Given passage.
- - -

Life in a piece of fabric: people living in Beacon Hill Park relocate, face harassment

Local News

Injunction by City of Victoria sees campers move to more exposed locations of Beacon Hill Park and shines a light on the everyday hardships facing Victoria’s street community

tent is my home poster in Beacon Hill Park
Photo by Michael John Lo

On July 28, the B.C. Supreme Court granted the City of Victoria an injunction ordering the over 100 people sheltering in Beacon Hill Park to relocate to designated areas of the park. City Council said in a written statement that the relocation of some campers is necessary in order to protect the park’s sensitive Garry Oaks ecosystem. The park also contains ancient Songhees and Esquimalt burial grounds which will also be barred from being used as a spot to shelter. The statement says that relocations will be conducted in a “compassionate and collaborative way.”

Meanwhile, people living in the park have voiced their concerns that the areas designated for relocation are out in the open — leaving them more open to harassment, theft, and physical assault by members of the wider Victoria community. 

Members of the wider Victoria community have also voiced concerns about Beacon Hill being used as a place to shelter, citing harassment by those sheltering in the park.

- - -

Data.

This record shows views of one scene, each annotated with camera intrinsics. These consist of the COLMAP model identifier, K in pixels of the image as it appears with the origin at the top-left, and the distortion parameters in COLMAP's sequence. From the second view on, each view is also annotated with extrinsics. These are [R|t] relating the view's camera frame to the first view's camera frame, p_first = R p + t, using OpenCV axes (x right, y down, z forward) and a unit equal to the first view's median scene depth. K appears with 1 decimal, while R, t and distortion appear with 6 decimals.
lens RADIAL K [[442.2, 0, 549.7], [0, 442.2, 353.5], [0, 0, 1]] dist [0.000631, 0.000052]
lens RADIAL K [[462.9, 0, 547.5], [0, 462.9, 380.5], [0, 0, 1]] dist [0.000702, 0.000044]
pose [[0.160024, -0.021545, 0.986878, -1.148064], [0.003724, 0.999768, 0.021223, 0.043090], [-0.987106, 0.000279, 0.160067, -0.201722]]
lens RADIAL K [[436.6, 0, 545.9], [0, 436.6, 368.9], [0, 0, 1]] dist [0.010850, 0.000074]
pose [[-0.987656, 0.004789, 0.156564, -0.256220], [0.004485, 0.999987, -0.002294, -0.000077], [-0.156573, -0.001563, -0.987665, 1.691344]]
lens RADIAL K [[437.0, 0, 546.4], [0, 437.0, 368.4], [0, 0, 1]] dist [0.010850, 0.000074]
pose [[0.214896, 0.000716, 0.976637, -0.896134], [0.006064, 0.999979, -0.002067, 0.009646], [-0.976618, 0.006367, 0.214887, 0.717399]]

- - -

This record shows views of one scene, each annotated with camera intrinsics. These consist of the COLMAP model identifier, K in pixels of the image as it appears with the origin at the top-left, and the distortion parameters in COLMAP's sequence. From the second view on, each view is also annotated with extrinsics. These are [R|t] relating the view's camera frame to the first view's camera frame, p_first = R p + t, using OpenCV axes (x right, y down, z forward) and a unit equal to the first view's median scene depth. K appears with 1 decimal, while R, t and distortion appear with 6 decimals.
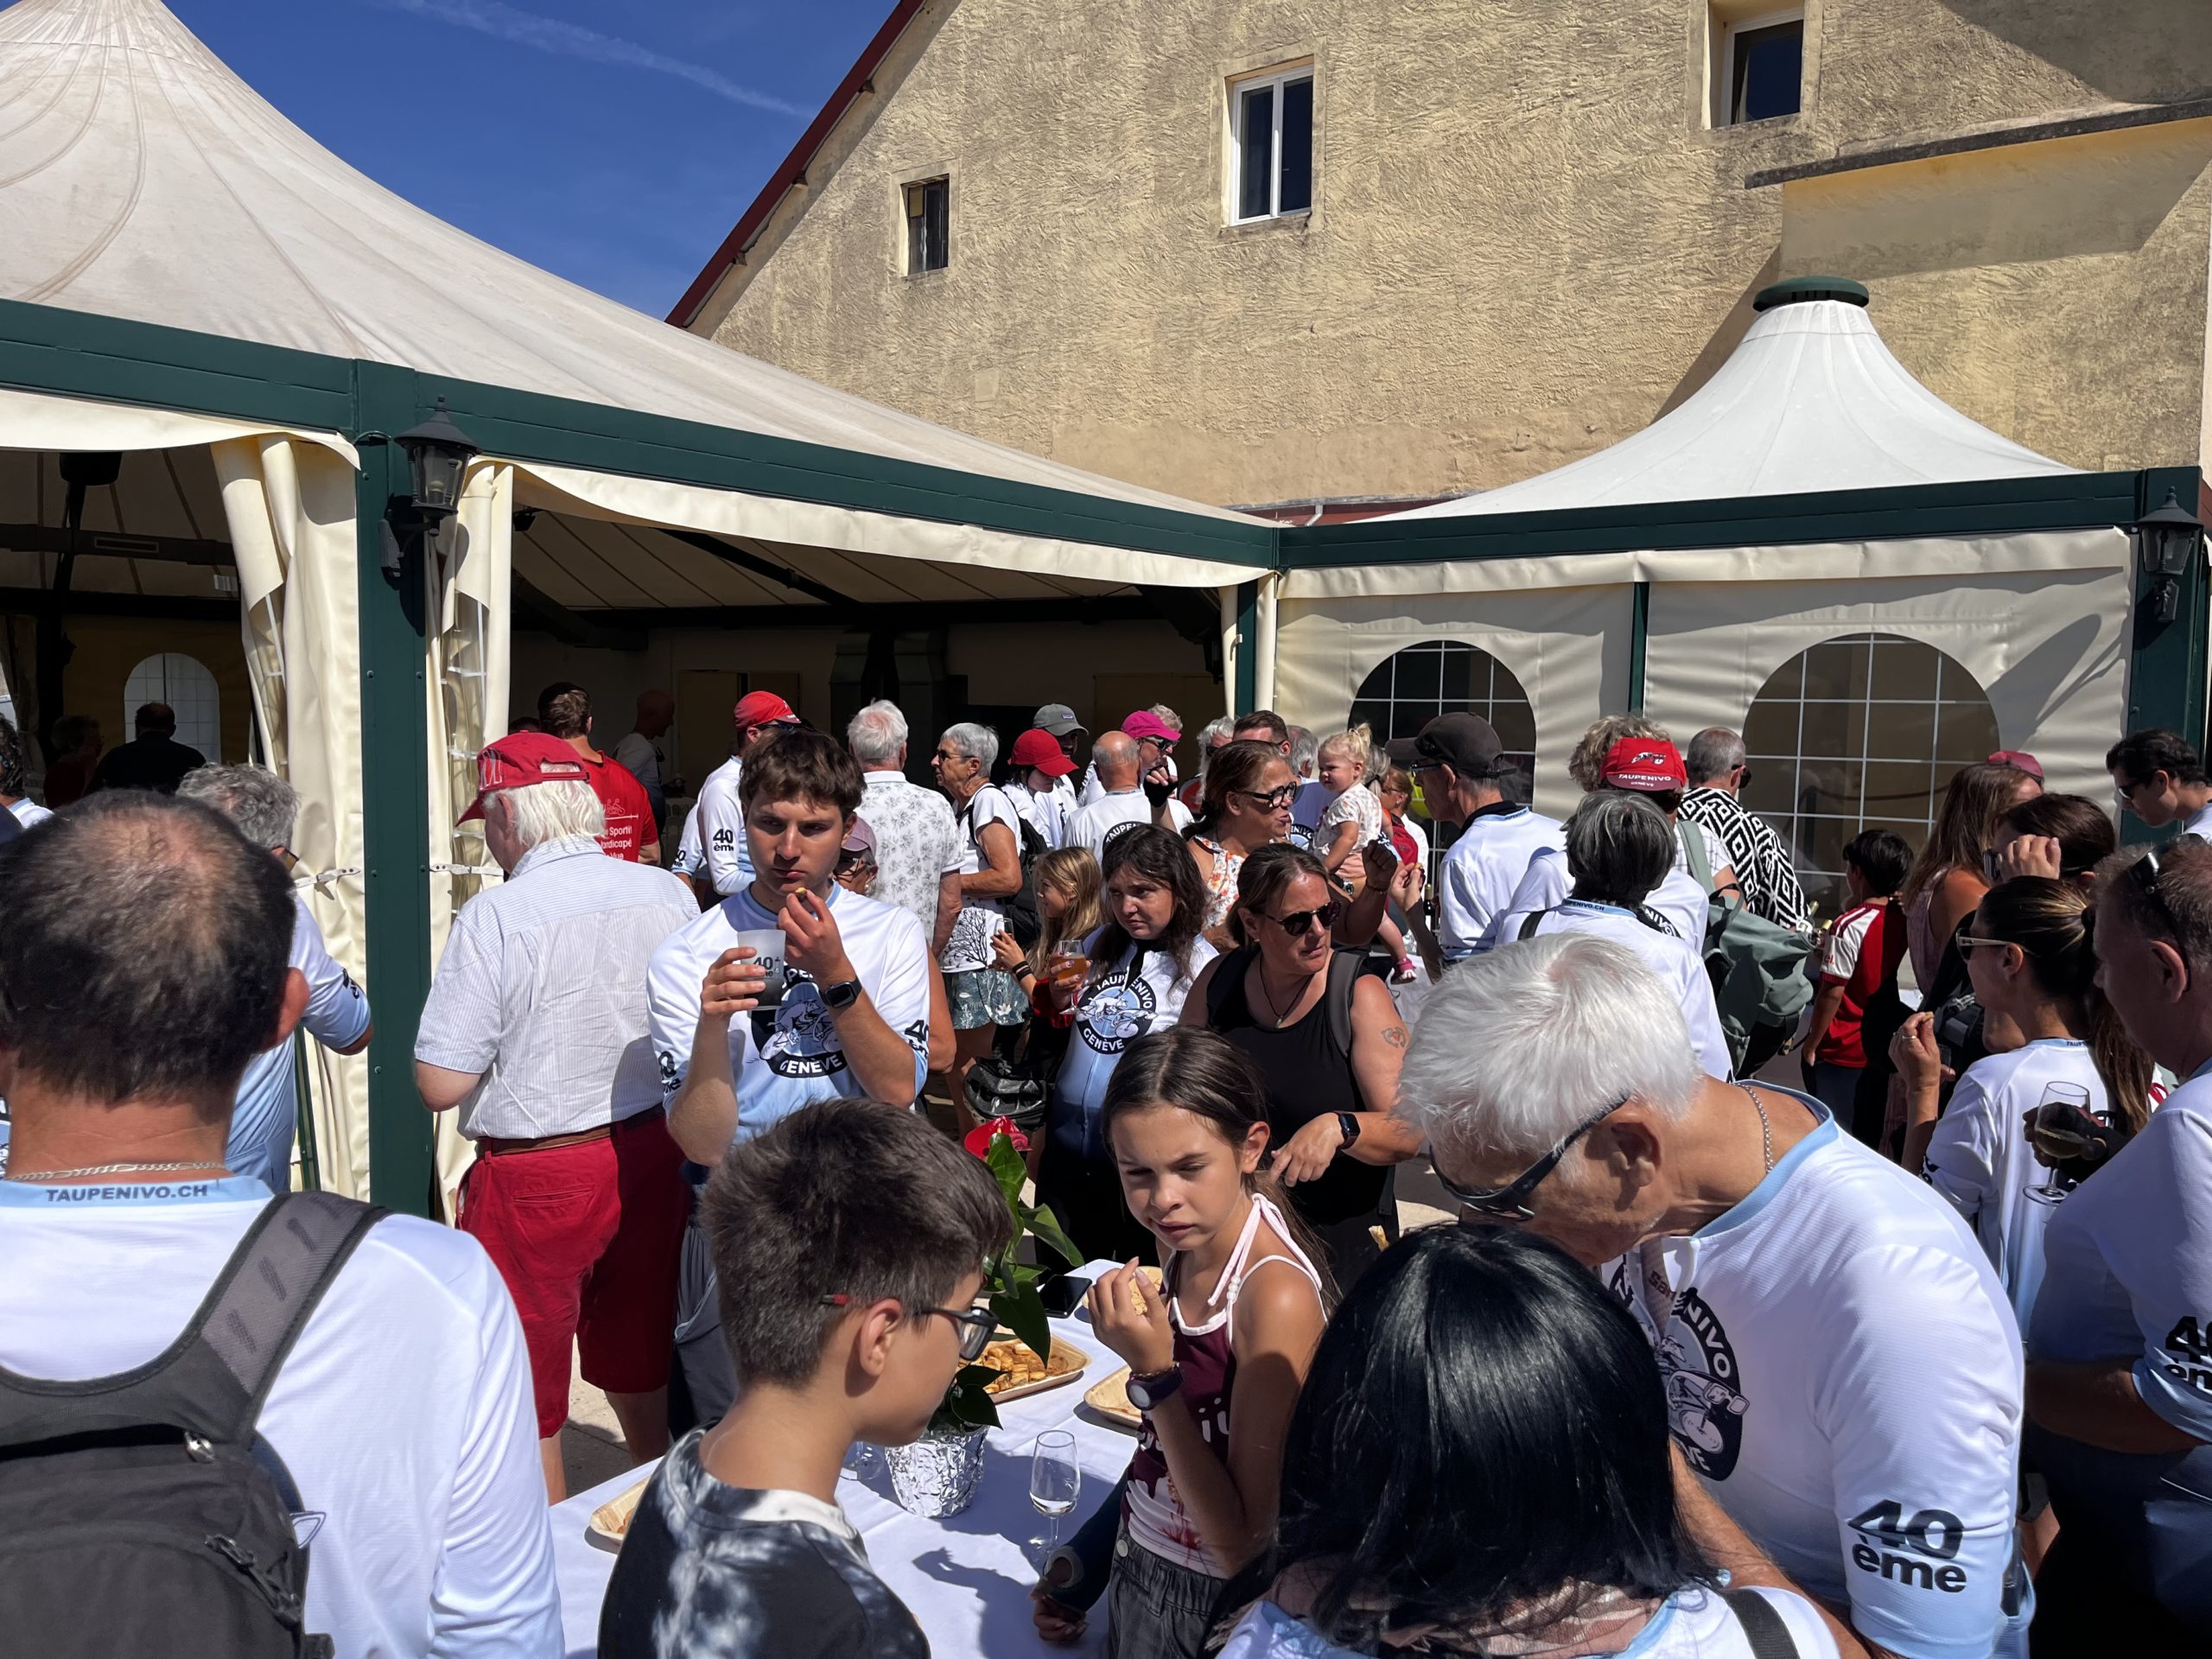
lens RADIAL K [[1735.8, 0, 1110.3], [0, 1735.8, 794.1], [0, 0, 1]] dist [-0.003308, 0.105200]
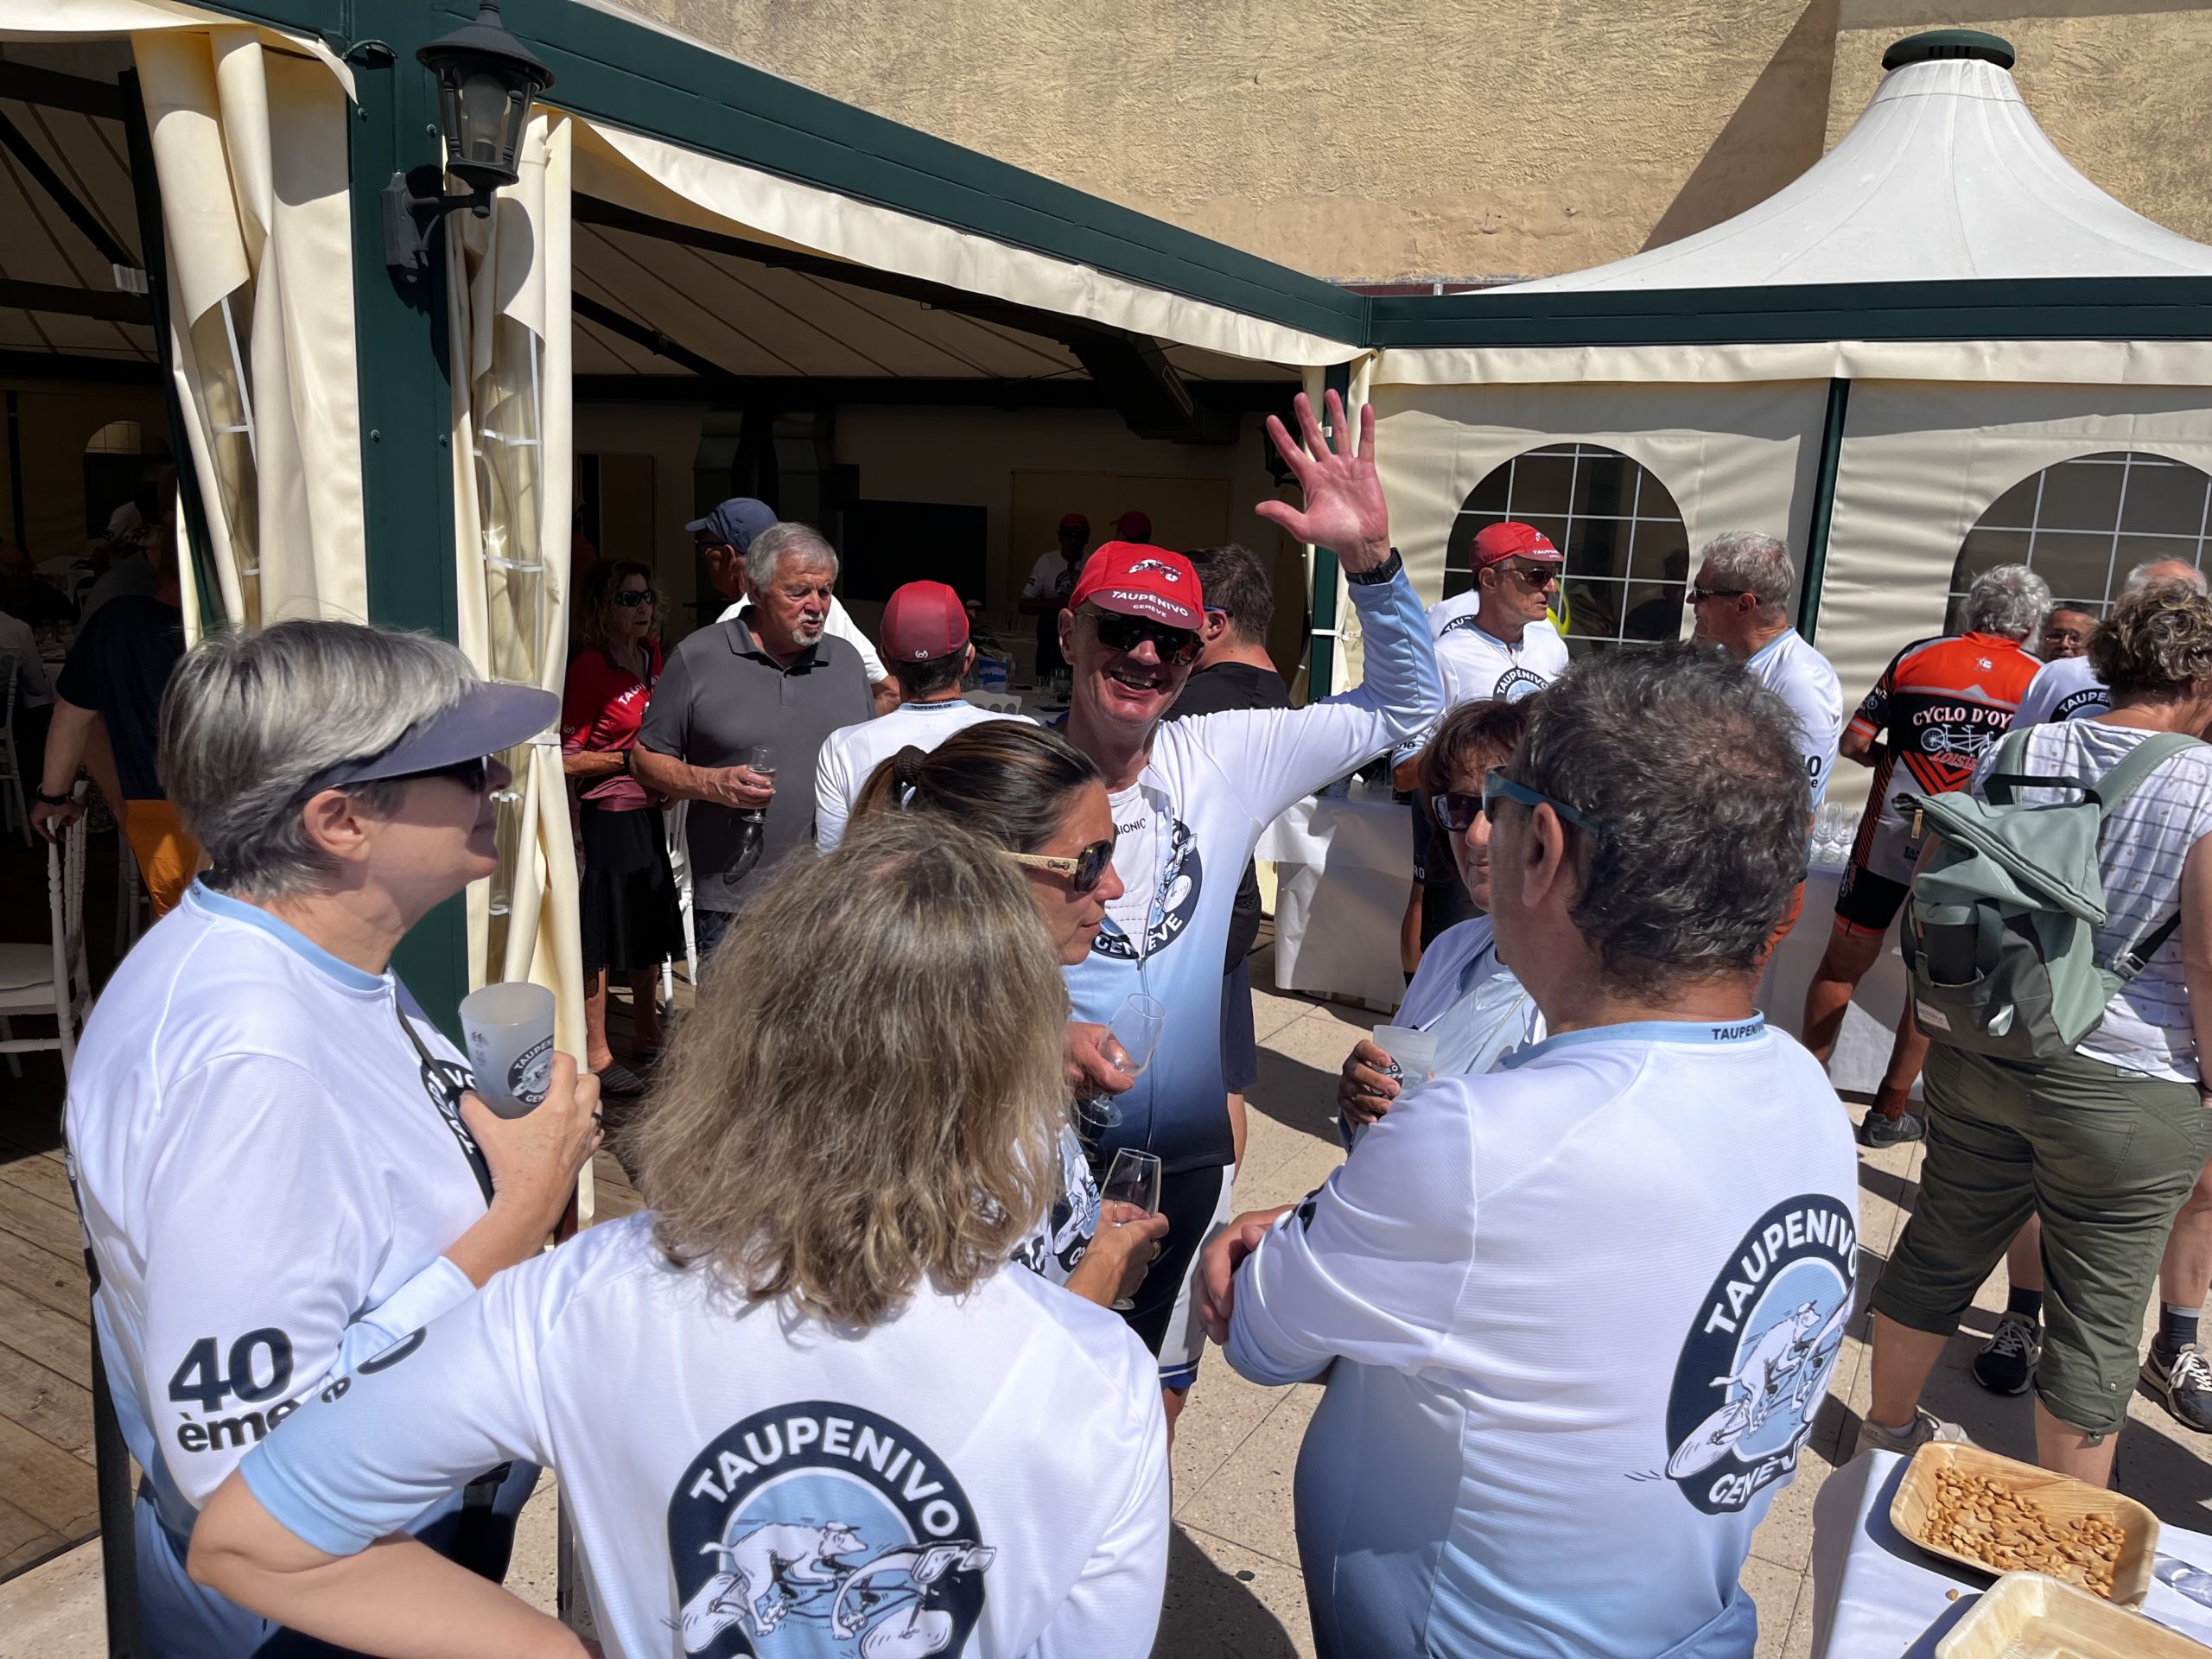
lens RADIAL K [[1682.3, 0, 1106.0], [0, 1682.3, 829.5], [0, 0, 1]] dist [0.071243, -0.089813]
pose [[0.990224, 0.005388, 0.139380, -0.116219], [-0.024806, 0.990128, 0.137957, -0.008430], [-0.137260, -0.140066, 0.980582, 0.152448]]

- - -

Assigned task A. Translate the following sentence from the Beacon Hill Park article into French: "The statement says that relocations will be conducted in a “compassionate and collaborative way.”"
Assigned task B. Reproduce the stretch of the Beacon Hill Park article from "tent is my home" through "wider Victoria community.".

Response box A. La déclaration précise que les réinstallations seront menées de manière « compatissante et collaborative ».

Response box B.
tent is my home poster in Beacon Hill Park
Photo by Michael John Lo

On July 28, the B.C. Supreme Court granted the City of Victoria an injunction ordering the over 100 people sheltering in Beacon Hill Park to relocate to designated areas of the park. City Council said in a written statement that the relocation of some campers is necessary in order to protect the park’s sensitive Garry Oaks ecosystem. The park also contains ancient Songhees and Esquimalt burial grounds which will also be barred from being used as a spot to shelter. The statement says that relocations will be conducted in a “compassionate and collaborative way.”

Meanwhile, people living in the park have voiced their concerns that the areas designated for relocation are out in the open — leaving them more open to harassment, theft, and physical assault by members of the wider Victoria community.